Having followed the brilliant virologist Régnier from Montreal to Marseille many years ago, Sadie now works as a researcher in a lab, spending most of her time among microscopic creatures who teach her about life as a parasite. By day, she pushes the limits of her understanding alongside Régnier, who taught her that to study viruses, she must think infectiously, allow herself to be contaminated by dangerous ideas. By night, Sadie loses herself in bars, music, drugs, sensuality. Until she gets a call from the past that lures her back across the Atlantic.
When her estranged father tells her that a bizarre virus has been found in his hospital, Sadie returns to Montreal and her family, and all the unexpected changes time has wrought, to solve this new puzzle. Soon she realizes that the person she thought she was—someone who can leave everything behind—no longer exists. What is left for her instead is sinking into the unknown to find out what happens when ideas come to life.
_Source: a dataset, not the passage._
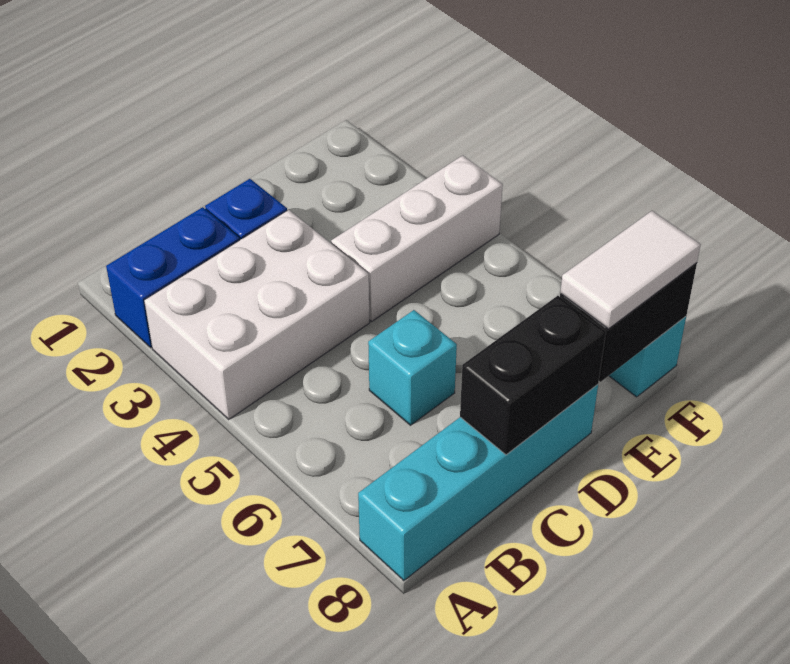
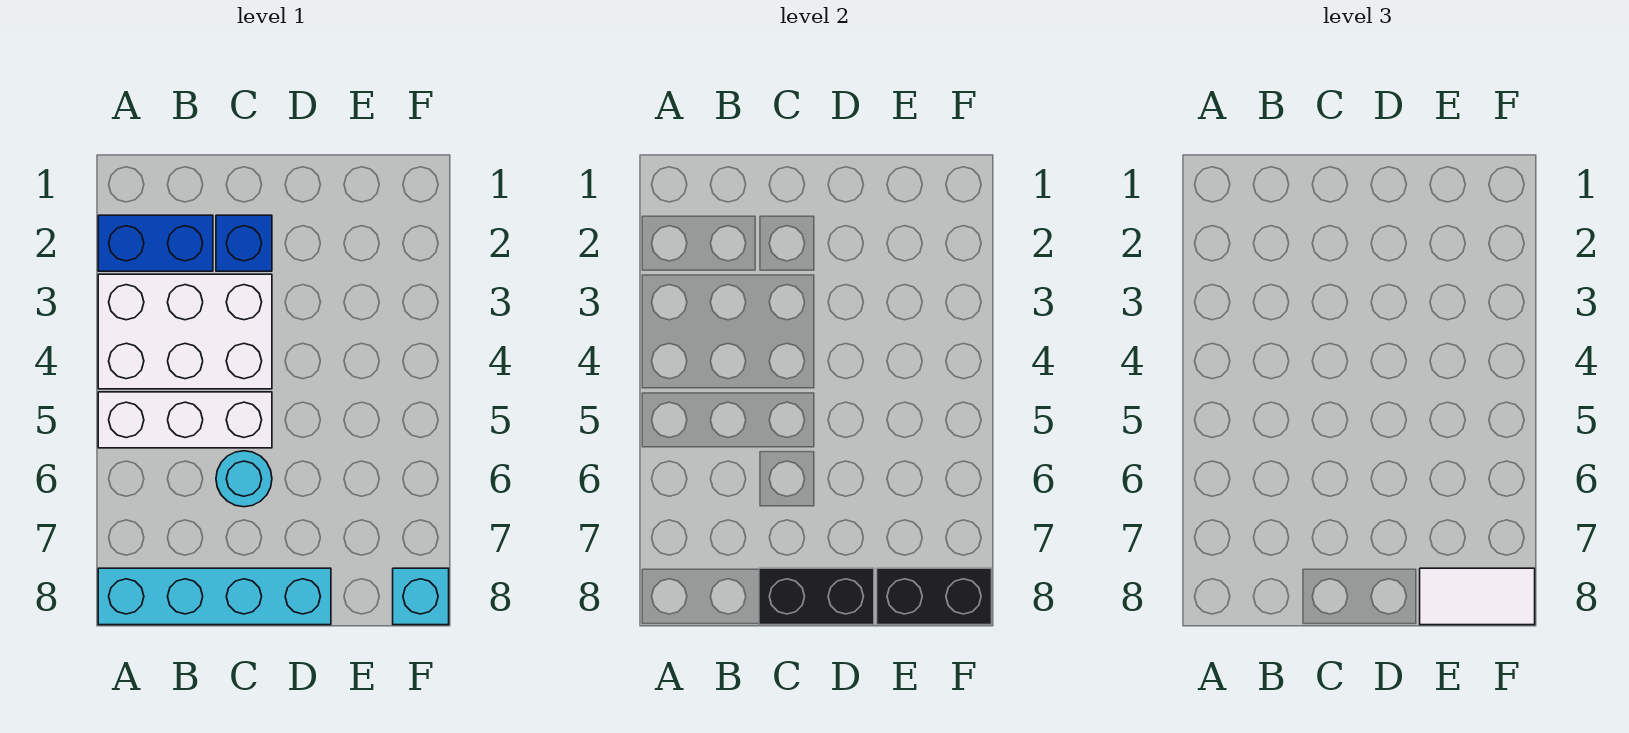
cyan 1x1 brick [368,310,457,425] -> cyan 1x1 round brick [216,451,272,507]
white 1x3 brick [331,155,503,321] -> white 1x3 brick moved to [98,392,272,448]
This is a deeply inventive and singular novel about the power of metamorphosis and symbiosis. Combining the cerebral and the sensual, Sadie X explores humanity’s relationship to the rest of the world, and the role of rationale—and its limits in our multilayered, regenerative existences.
Press Coverage
“After winning just about everyone over with her first novel, Mère d’invention, Clara Dupuis-Morency is back with Sadie X, an equally ambitious work set in the world of virus research. This ‘novel of unlearning,’ which feels like an astonishing mix of Maylis de Kerangal and Virginie Despentes, is a high-wire act that could not be more timely.” —Chantal Guy, La Presse
“A demanding and highly intelligent novel, Sadie X boldly challenges everything the reader thinks they know up to the very last page.” —Collections: La revue du livre d’ici
“Clara Dupuis-Morency is a virtuoso of language!” —Chantal Guy and Karine Rosso, Plus on est de fous, plus on lit
Most Anticipated: Our 2023 Fall Fiction Preview —49th Shelf
74 works of Canadian fiction to read in fall 2023 —CBC Books
Science Friction: A Review of Sadie X —Alexander Taurozzi, Montreal Review of Books
“This character study is fascinating, as is the discussion of giant viruses… Dupuis-Morency is subtle in her exploration here… It was refreshing, once more, to look at the story of an older woman, and view her transformation over the novel.” —Alison Manley, The Miramichi Reader
“Dupuis-Morency has radically transformed perceptions of human interaction, putting aside anthopocentric traditions to carefully build a beguiling new way of interpreting our existence. Sadie X asks the reader to consider our lives and bodies in relation to the unseen objects around us, living in oceans and puddles, like viruses.” —Simon Lowe, Event Magazine
“With language games translated impeccably by Aimee Wall, [Sadie X is] an incredible portrait of a mind inside a world made by the mind…. This isn’t a pandemic novel (its French publication was in 2021 and books this good take years to cook), which allows for ambiguity about the virus as cypher. Contemporary dread fades, the theses complicate, and curiosity breaks containment.” —Miles Forrester, Broken Pencil
Clara Dupuis-Morency was born in Quebec City and lives in Montreal. Her first novel, Mère d’invention, was a finalist for Prix des libraires du Québec, Prix du CALQ–Work by an Emerging Artist, and for the France-Québec prize, Les Rendez-vous du premier roman. She also works as a translator and is the mother of twin girls.
Newfoundland-native Aimee Wall is a writer and translator. Her essays, short fiction, and criticism have appeared in numerous publications, including Maisonneuve, Matrix Magazine, the Montreal Review of Books, and Lemon Hound. Wall’s translations include Vickie Gendreau’s novels Testament (2016), and Drama Queens (2019), and Sports and Pastimes by Jean-Philippe Baril Guérard (2017). Her acclaimed debut novel, We, Jane was nominated for nine literary prizes including the Amazon Canada First Novel Award, the BMO Winterset Award, the ReLit Award for Fiction, and the Scotiabank Giller Prize longlist. Wall lives in Montreal.